▶ [Teks Terpilih]:
▶

Sepertiga Anak yang Mengidap Meningitis Bakterial Hidup dengan Cacat Permanen
Satu dari tiga anak yang pernah menderita meningitis bakterial berisiko hidup dengan cacat neurologis permanen.
Oleh
AHMAD ARIF
·3 menit baca
JAKARTA, KOMPAS — Satu dari tiga anak yang pernah menderita meningitis bakterial berisiko hidup dengan cacat neurologis permanen. Karena anak-anak termasuk rentan terkena radang otak ini, konsekuensinya sangat signifikan bagi beban kesehatan jangka panjang.
Hal ini berdasarkan studi epidemiologi baru yang dipimpin oleh Karolinska Institutet dan diterbitkan di JAMA Network Open pada Jumat (19/1/2024). Salini Mohanty dari Center for Observational and Real-World Evidence (CORE), Merck & Co Inc, Amerika Serikat, menjadi penulis pertama kajian ini.
Menurut Mohanty dan tim, meningitis bakterial adalah radang otak sangat serius yang dapat menyerang orang dari segala usia, tetapi paling sering terjadi pada bayi baru lahir, anak-anak dan remaja, serta orang lanjut usia. Hal ini sering disebabkan oleh pneumokokus (Streptococcus pneumoniae) yang juga merupakan penyebab utama infeksi saluran pernafasan akibat bakteri seperti pneumonia, otitis, dan sinusitis.
Meningitis bakteri yang tidak diobati dapat berakibat fatal, walaupun infeksinya kini dapat disembuhkan dengan antibiotik. Sekalipun demikian, antibiotik sulit menembus sawar darah otak sehingga memerlukan waktu untuk melawan infeksi. Selama ini sel saraf bisa rusak dan mengakibatkan berbagai kerusakan saraf permanen. Selain itu, terdapat ancaman resistensi antibiotik yang terus-menerus dihadapi di klinik.
Untuk pertama kalinya, para peneliti mengidentifikasi beban kesehatan jangka panjang akibat meningitis bakterial yang bisa menyebabkan kerusakan neurologis permanen. Dan, karena anak-anak sering terkena dampaknya, konsekuensinya sangat signifikan.
”Ketika anak-anak terkena dampaknya, seluruh keluarga juga terkena dampaknya. Jika anak usia 3 tahun mengalami gangguan kognisi, cacat motorik, gangguan atau kehilangan penglihatan atau pendengaran, maka dampaknya besar. Ini adalah cacat seumur hidup yang menjadi beban besar baik bagi individu maupun masyarakat, karena mereka yang terkena dampak memerlukan dukungan layanan kesehatan selama sisa hidup mereka,” kata Federico Iovino, profesor Mikrobiologi Medis di Departemen Neuroscience, Karolinska Institutet, dan salah satu penulis penelitian ini.

◀

▶ [Data Ditampilkan]:
▶

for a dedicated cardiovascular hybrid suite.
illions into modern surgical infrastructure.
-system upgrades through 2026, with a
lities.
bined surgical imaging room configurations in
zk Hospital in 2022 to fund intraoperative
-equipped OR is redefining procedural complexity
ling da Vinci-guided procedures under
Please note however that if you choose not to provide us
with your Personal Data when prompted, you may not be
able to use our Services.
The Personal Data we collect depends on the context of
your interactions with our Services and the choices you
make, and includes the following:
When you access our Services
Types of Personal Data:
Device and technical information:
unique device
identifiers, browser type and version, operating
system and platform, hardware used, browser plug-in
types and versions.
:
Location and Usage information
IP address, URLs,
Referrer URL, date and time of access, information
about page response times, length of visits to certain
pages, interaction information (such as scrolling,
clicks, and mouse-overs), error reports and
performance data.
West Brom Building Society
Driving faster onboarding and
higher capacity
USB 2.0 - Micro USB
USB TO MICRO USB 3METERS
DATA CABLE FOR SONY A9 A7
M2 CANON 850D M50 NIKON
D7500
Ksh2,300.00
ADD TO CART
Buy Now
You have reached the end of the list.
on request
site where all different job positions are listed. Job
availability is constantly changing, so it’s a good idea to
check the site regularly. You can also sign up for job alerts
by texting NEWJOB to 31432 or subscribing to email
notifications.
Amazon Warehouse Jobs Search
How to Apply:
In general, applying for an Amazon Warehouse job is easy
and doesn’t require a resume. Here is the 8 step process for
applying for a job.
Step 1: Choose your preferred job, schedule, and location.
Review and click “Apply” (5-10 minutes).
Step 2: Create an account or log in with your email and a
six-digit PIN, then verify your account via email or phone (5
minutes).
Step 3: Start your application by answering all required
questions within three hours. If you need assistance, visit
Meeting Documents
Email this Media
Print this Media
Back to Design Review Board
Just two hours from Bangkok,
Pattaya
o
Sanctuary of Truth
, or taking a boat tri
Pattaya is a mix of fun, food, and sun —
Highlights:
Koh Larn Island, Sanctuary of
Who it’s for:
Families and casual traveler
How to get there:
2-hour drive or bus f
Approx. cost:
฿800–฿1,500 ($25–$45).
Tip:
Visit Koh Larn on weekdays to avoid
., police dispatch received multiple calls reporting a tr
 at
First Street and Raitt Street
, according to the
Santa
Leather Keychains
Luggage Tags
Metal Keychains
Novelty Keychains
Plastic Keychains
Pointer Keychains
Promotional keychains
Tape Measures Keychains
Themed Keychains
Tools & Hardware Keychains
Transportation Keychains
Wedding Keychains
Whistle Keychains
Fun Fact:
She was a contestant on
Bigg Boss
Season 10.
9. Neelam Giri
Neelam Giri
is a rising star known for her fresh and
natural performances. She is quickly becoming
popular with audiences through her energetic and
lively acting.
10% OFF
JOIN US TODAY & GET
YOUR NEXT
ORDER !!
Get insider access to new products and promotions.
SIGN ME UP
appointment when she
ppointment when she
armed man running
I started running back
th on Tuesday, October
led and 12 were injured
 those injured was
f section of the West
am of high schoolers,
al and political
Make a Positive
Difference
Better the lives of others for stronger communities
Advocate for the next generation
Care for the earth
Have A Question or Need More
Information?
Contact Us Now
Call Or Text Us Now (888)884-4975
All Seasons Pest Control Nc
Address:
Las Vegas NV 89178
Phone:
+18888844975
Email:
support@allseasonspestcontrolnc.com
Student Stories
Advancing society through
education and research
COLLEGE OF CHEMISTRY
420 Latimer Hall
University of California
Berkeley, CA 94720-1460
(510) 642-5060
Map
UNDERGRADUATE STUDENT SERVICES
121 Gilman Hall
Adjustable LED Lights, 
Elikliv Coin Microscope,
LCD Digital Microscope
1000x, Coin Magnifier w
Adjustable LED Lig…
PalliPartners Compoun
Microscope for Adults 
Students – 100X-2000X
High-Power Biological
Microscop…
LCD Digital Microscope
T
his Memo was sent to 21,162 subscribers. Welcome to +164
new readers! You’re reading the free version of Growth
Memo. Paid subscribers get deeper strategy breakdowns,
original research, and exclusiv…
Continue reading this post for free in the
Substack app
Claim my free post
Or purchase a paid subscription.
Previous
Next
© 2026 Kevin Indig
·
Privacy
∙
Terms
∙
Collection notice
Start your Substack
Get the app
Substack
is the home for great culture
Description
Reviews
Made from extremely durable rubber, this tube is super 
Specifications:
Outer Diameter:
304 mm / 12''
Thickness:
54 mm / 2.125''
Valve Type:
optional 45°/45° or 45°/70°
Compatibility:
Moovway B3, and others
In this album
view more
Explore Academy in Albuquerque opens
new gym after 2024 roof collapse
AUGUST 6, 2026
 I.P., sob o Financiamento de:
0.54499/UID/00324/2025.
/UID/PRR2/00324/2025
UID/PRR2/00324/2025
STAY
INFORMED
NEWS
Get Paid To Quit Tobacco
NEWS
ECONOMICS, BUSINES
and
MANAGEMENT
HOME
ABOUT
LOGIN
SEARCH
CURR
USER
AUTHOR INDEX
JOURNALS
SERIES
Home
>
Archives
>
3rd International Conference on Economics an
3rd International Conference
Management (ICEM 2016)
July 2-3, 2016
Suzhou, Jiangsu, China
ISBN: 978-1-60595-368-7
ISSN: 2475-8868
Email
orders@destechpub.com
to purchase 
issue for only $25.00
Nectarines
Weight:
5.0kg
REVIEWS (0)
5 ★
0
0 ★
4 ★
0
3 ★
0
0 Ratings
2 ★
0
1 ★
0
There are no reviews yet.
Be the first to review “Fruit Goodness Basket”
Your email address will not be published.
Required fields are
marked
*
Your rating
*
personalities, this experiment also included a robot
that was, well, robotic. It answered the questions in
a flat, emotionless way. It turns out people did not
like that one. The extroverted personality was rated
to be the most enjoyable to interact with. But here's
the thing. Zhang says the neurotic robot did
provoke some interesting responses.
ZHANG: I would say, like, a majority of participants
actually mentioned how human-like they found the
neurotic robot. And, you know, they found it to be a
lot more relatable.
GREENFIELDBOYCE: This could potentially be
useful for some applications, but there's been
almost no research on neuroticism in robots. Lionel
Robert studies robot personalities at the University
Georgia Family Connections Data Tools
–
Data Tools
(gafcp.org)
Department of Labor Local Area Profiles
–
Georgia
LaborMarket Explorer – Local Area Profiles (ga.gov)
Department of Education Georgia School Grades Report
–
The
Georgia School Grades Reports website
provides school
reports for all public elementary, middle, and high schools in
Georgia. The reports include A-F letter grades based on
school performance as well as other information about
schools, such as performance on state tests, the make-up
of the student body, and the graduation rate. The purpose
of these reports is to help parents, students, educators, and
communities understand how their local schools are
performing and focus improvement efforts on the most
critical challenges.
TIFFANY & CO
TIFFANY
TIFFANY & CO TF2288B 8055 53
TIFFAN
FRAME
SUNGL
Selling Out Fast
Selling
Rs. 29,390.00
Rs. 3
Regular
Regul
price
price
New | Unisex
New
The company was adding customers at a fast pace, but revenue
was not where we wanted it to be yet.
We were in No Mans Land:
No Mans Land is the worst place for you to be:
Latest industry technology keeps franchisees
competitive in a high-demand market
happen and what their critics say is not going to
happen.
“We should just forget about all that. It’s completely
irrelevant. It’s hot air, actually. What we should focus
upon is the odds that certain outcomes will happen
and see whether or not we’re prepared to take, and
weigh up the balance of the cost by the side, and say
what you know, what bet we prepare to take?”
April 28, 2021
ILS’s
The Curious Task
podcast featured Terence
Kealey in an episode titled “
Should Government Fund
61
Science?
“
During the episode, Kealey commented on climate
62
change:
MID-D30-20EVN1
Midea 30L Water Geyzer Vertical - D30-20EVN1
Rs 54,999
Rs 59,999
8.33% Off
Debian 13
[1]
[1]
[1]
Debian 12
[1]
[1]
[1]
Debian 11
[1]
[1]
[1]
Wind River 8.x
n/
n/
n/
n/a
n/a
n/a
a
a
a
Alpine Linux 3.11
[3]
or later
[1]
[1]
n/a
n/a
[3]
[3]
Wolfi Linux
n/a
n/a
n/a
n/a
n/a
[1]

◀

▶ [Instruksi Tugas 1]: Tentukan apakah setiap pernyataan berikut sesuai dengan teks terpilih. Jawab ya atau tidak, lalu kutip kata-kata penentunya dari teks. (a) Studi tersebut dipimpin oleh Karolinska Institutet dan diterbitkan di JAMA Network Open. (b) Antibiotik mudah menembus sawar darah otak. (c) Federico Iovino adalah penulis pertama kajian ini.
▶ [Instruksi Tugas 2]: Menurut teks terpilih, bakteri apa yang sering menyebabkan meningitis bakterial?

▶ [Area Jawaban 1]:
(a) Ya: "studi epidemiologi baru yang dipimpin oleh Karolinska Institutet dan diterbitkan di JAMA Network Open"
(b) Tidak: "antibiotik sulit menembus sawar darah otak"
(c) Tidak: "Salini Mohanty dari Center for Observational and Real-World Evidence (CORE), Merck & Co Inc, Amerika Serikat, menjadi penulis pertama kajian ini"

▶ [Area Jawaban 2]: Pneumokokus (Streptococcus pneumoniae).